Come ci riesce? Intanto con i pronomi: dall’Io narrante [Marina] il racconto enuclea i fatti scivolando alla terza persona sociale. E ancora, grazie al post modernismo linguistico delle pagine di giornale, collocate nel corpo del testo: «Le dieci e venticinque. Un attimo e molti destini si sono compiuti», scrisse Enzo Biagi, con un fraseggio paragonabile a quello del Cinque maggio di manzoniana memoria. Così anche le trame più alte che investono il gran recit, caduto nella meta narrazione con la fine del “centro” [la Storia] e il trionfo delle “schegge” [i fatti], alla conta dei dadi non spiegano il senso della salvezza di alcuni. Anzi, qui è l’elisione a permeare la scrittura: lasciando il fuoco dell’indagine e la riparazione dei motivi (della bomba, dei colpevoli e della fortuita sopravvivenza) a chi legge.

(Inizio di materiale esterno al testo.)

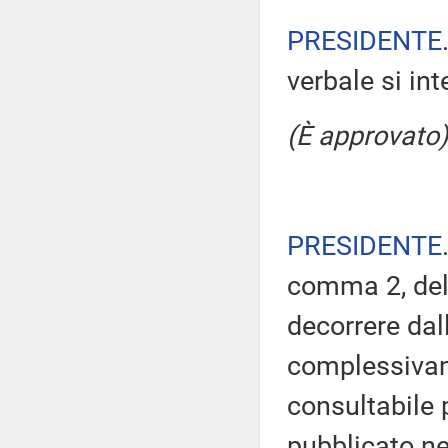
PRESIDENTE
verbale si in
(È approvato)
PRESIDENTE
comma 2, del
decorrere dal
complessivam
consultabile 
pubblicato nel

Ci sono morti e non responsabili, ci sono corpi bruciati, ci sono uomini secondari – i mariti suppellettili e i figli accidiosi –, c’è un’orazione civile al femminile, c’è la fiction (un po’ finzione e un po’ cronaca di un altro secolo, il Novecento al suo apice d’ottimismo, nonostante tutto così vicino all’attualità). Quante trame di vita su quei binari titolava l’articolo di Biagi, all’indomani dell’esplosione. Settantasei morti e 147 feriti: «Nell’aria bruciata d’agosto si è alzata una nuvola di polvere sottile, ha invaso il piazzale sul quale mi sono affacciato tante volte» (Ibidem, «Corriere della Sera», 3 agosto 1980).

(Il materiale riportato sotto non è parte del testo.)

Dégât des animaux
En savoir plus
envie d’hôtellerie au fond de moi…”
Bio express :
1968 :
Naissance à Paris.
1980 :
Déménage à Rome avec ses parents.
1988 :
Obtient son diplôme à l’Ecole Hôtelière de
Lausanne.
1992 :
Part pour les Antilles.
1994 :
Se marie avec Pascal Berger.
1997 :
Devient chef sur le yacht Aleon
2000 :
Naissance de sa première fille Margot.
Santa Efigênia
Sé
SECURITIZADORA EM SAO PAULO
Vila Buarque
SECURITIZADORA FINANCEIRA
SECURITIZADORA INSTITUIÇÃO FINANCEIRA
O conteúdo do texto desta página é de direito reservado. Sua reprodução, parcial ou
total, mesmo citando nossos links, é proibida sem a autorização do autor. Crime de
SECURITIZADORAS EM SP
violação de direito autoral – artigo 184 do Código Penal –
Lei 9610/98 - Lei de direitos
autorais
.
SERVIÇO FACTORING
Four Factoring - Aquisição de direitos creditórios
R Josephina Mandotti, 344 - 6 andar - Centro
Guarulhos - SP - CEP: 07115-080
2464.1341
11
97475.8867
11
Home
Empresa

Ammirati apre con la Pina, una veggente emiliana dalla quale si reca la madre di Marina: «Di problemi così non può capire niente un uomo» e ci saluta con la felicità dei reduci. Gianna, una delle cinque figlie di Marta, e la stessa Marina dell’incipit, che esiste davvero. Entrambe impiegate alla stazione di Bologna, il topos metafisico del romanzo. Un sollievo brutale il loro, poiché quelli che vivono non sapranno farsi una ragione, né arrendersi allo scopo del ruolo di testimone che è toccato loro. «Gianna aveva chiare due cose nella vita: che non si torna indietro perché indietro significava famiglia, e che il lavoro era un bene da difendere coi denti e con le unghie». Restare genera sensi di colpa e cambia il futuro, ma non si torna indietro. Mai.